Ćwiczenie ::
Podaj w formie listy numerowanej wiersze rekordów od wiersza zawierającego „Our experienced developers” do wiersza zawierającego „quality results that match your”, oba włącznie. Pomiń puste wiersze.

[Wpisy zbioru danych]
**********

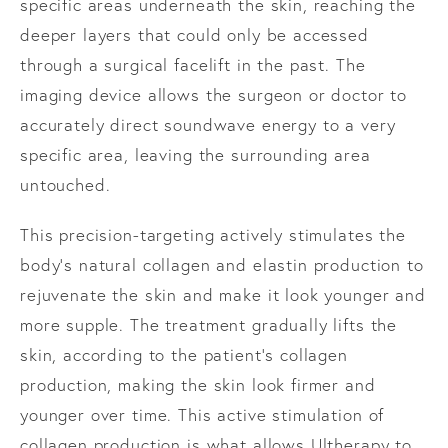
specific areas underneath the skin, reaching the
deeper layers that could only be accessed
through a surgical facelift in the past. The
imaging device allows the surgeon or doctor to
accurately direct soundwave energy to a very
specific area, leaving the surrounding area
untouched.
This precision-targeting actively stimulates the
body’s natural collagen and elastin production to
rejuvenate the skin and make it look younger and
more supple. The treatment gradually lifts the
skin, according to the patient’s collagen
production, making the skin look firmer and
younger over time. This active stimulation of
collagen production is what allows Ultherapy to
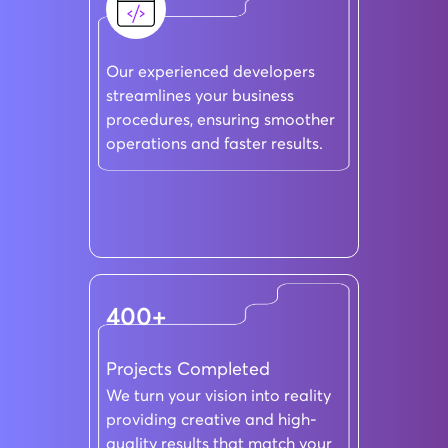
Our experienced developers
streamlines your business
procedures, ensuring smoother
operations and faster results.
400+
Projects Completed
We turn your vision into reality
providing creative and high-
quality results that match your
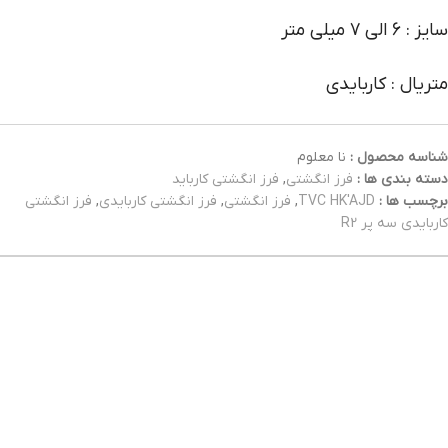
سایز : 6 الی 7 میلی متر
متریال : کاربایدی
نا معلوم
شناسه محصول :
فرز انگشتی کارباید
,
فرز انگشتی
دسته بندی ها :
فرز انگشتی
,
فرز انگشتی کاربایدی
,
فرز انگشتی
,
TVC HK'AJD
برچسب ها :
کاربایدی سه پر R2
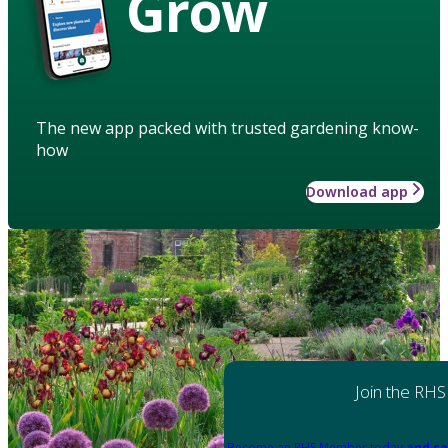
Grow
The new app packed with trusted gardening know-
how
Download app
Join the RHS
Become an RHS Member today
and sa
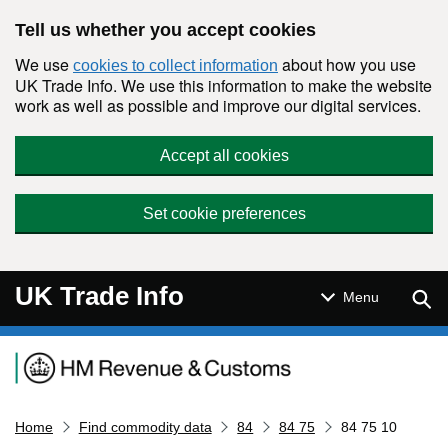
Skip to main content
Tell us whether you accept cookies
We use
about how you use
cookies to collect information
UK Trade Info. We use this information to make the website
work as well as possible and improve our digital services.
Accept all cookies
Set cookie preferences
UK Trade Info
Sear
Menu
Navigation menu
Home
Find commodity data
84
84 75
84 75 10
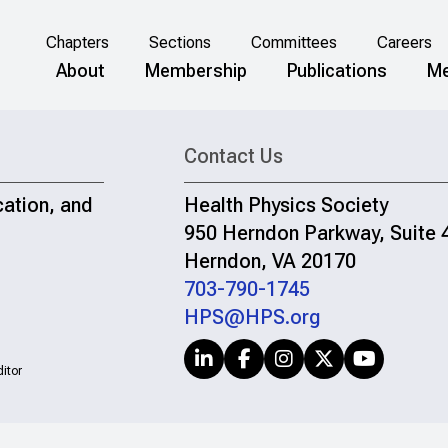
Chapters
Sections
Committees
Careers
About
Membership
Publications
Me
Contact Us
cation, and
Health Physics Society
950 Herndon Parkway, Suite 
Herndon, VA 20170
703-790-1745
HPS@HPS.org
itor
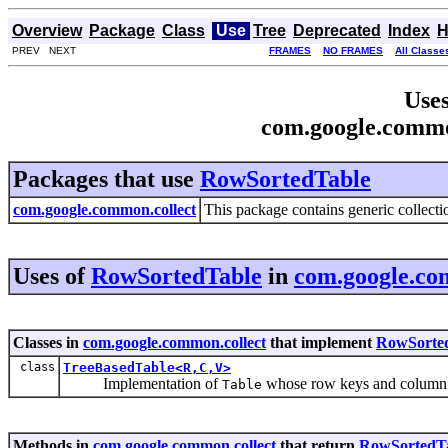
Overview
Package
Class
Use
Tree
Deprecated
Index
H
PREV NEXT
FRAMES
NO FRAMES
All Classe
Uses
com.google.commo
Packages that use
RowSortedTable
com.google.common.collect
This package contains generic collectio
Uses of
RowSortedTable
in
com.google.co
Classes in
com.google.common.collect
that implement
RowSorte
class
TreeBasedTable<R,C,V>
Implementation of
whose row keys and column ke
Table
Methods in
com.google.common.collect
that return
RowSortedT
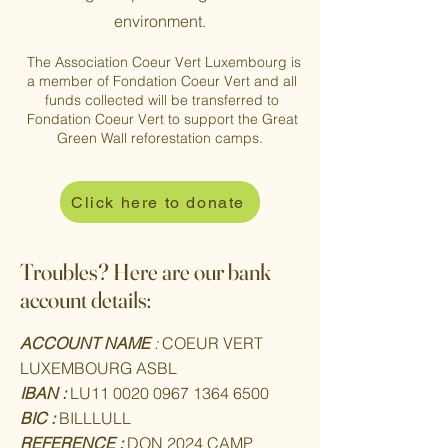
environment.
The Association Coeur Vert Luxembourg is
a member of Fondation Coeur Vert and all
funds collected will be transferred to
Fondation Coeur Vert to support the Great
Green Wall reforestation camps.
Click here to donate
Troubles? Here are our bank
account details:
ACCOUNT NAME
:
COEUR VERT
LUXEMBOURG ASBL
IBAN :
LU11
0020 0967 1364 6500
BIC :
BILLLULL
REFERENCE :
DON 2024 CAMP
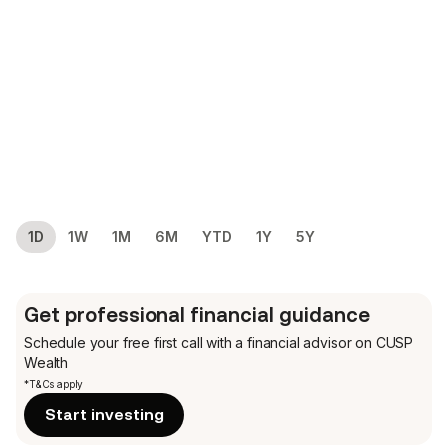
1D
1W
1M
6M
YTD
1Y
5Y
Get professional financial guidance
Schedule your free first call
with a financial advisor on CUSP
Wealth
*T&Cs apply
Start investing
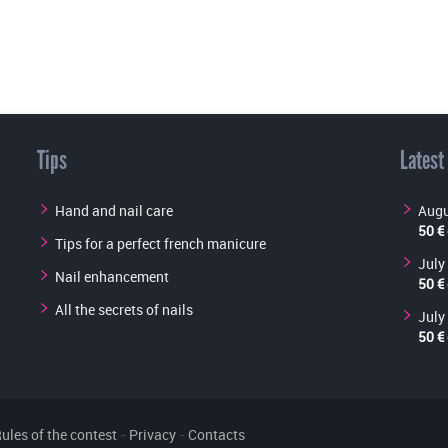
Tips
Latest
Hand and nail care
Augu
50 €
Tips for a perfect french manicure
July
Nail enhancement
50 €
All the secrets of nails
July
50 €
ules of the contest
-
Privacy
-
Contacts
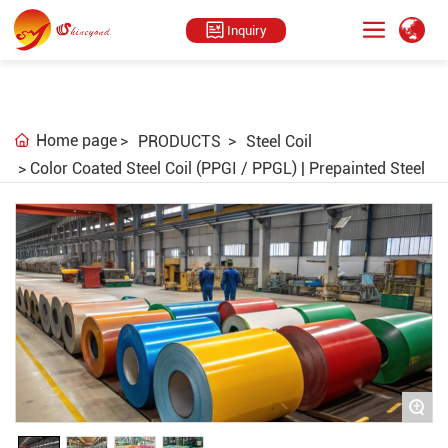
Inquiry
Home page
PRODUCTS
Steel Coil
Color Coated Steel Coil (PPGI / PPGL) | Prepainted Steel
+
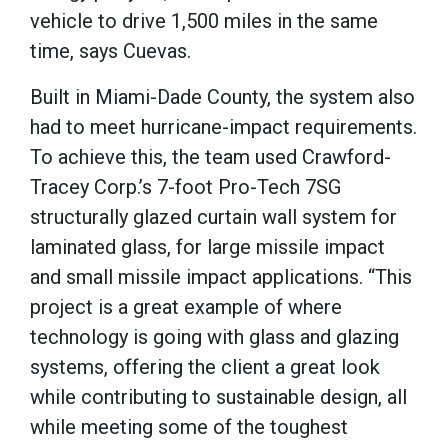
vehicle to drive 1,500 miles in the same
time, says Cuevas.
Built in Miami-Dade County, the system also
had to meet hurricane-impact requirements.
To achieve this, the team used Crawford-
Tracey Corp.’s 7-foot Pro-Tech 7SG
structurally glazed curtain wall system for
laminated glass, for large missile impact
and small missile impact applications. “This
project is a great example of where
technology is going with glass and glazing
systems, offering the client a great look
while contributing to sustainable design, all
while meeting some of the toughest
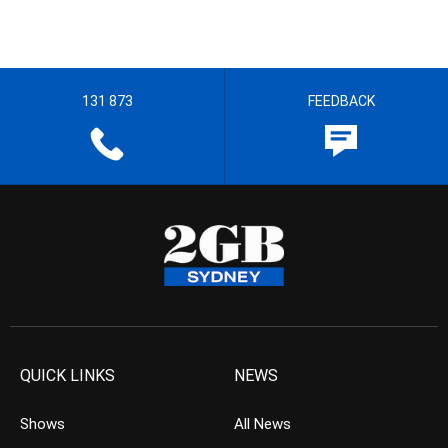
131 873
FEEDBACK
QUICK LINKS
NEWS
Shows
All News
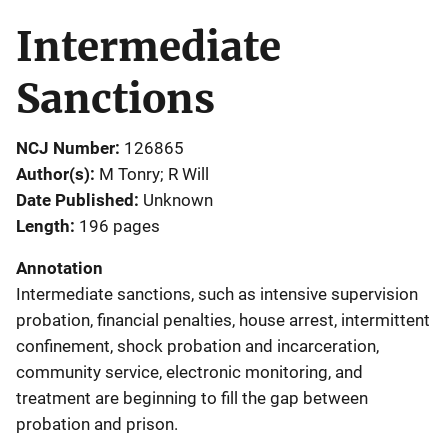
Intermediate
Sanctions
NCJ Number
126865
Author(s)
M Tonry; R Will
Date Published
Unknown
Length
196 pages
Annotation
Intermediate sanctions, such as intensive supervision
probation, financial penalties, house arrest, intermittent
confinement, shock probation and incarceration,
community service, electronic monitoring, and
treatment are beginning to fill the gap between
probation and prison.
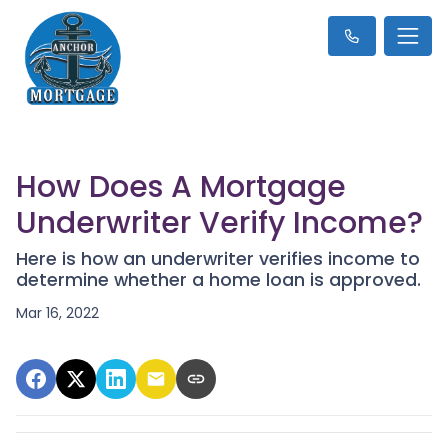
How Does A Mortgage
Underwriter Verify Income?
Here is how an underwriter verifies income to
determine whether a home loan is approved.
Mar 16, 2022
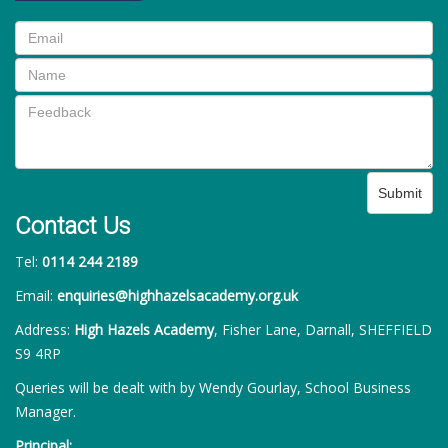
Submit
Contact Us
Tel:
0114 244 2189
Email:
enquiries@highhazelsacademy.org.uk
Address:
High Hazels Academy
, Fisher Lane, Darnall, SHEFFIELD
S9 4RP
Queries will be dealt with by Wendy Gourlay, School Business
Manager.
Principal:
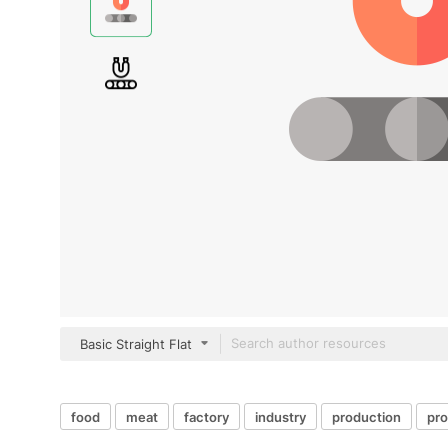
Basic Straight Flat
food
meat
factory
industry
production
pr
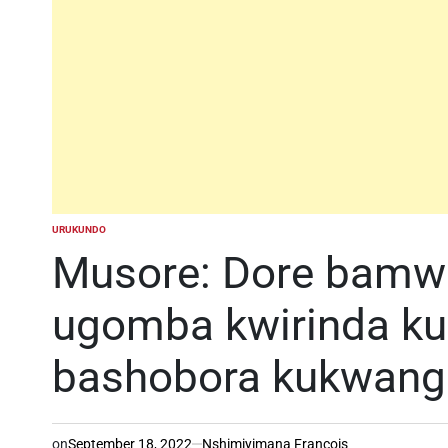
URUKUNDO
POSTED
IN
Musore: Dore bam
ugomba kwirinda k
bashobora kukwang
on
September 18, 2022
Nshimiyimana Francois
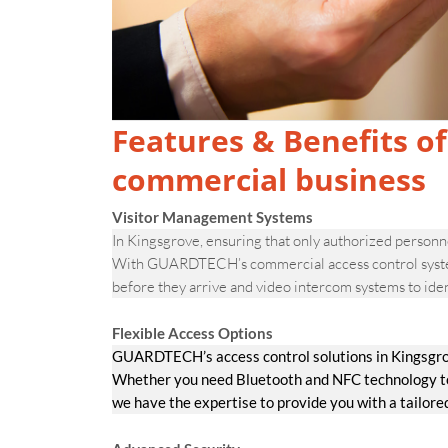
Features & Benefits of
commercial business
Visitor Management Systems
In Kingsgrove, ensuring that only authorized personnel
With GUARDTECH’s commercial access control systems,
before they arrive and video intercom systems to iden
Flexible Access Options
GUARDTECH’s access control solutions in Kingsgrov
Whether you need Bluetooth and NFC technology to v
we have the expertise to provide you with a tailore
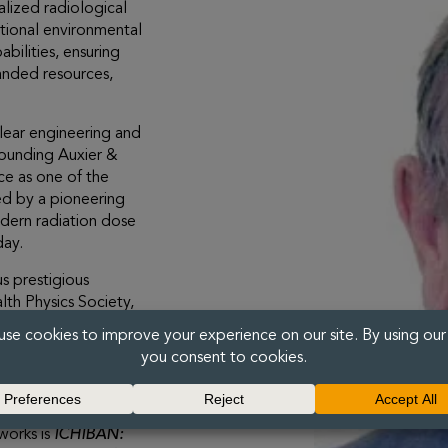
lized radiological
tional environmental
bilities, ensuring
anded resources,
lear engineering and
 founding Auxier &
ice as one of the
wed by a pioneering
modern radiation dose
day.
s prestigious
lth Physics Society,
Physics, and
hysics and
sion investigating
thored more than
 radiobiology, and
works is
ICHIBAN:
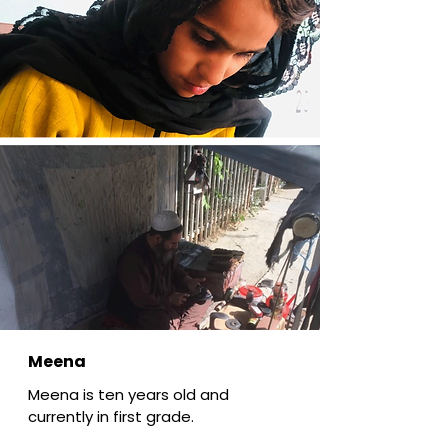
Meena
Meena is ten years old and
currently in first grade.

**********

Odpowiedź ::
1. Our experienced developers
2. streamlines your business
3. procedures, ensuring smoother
4. operations and faster results.
5. 400+
6. Projects Completed
7. We turn your vision into reality
8. providing creative and high-
9. quality results that match your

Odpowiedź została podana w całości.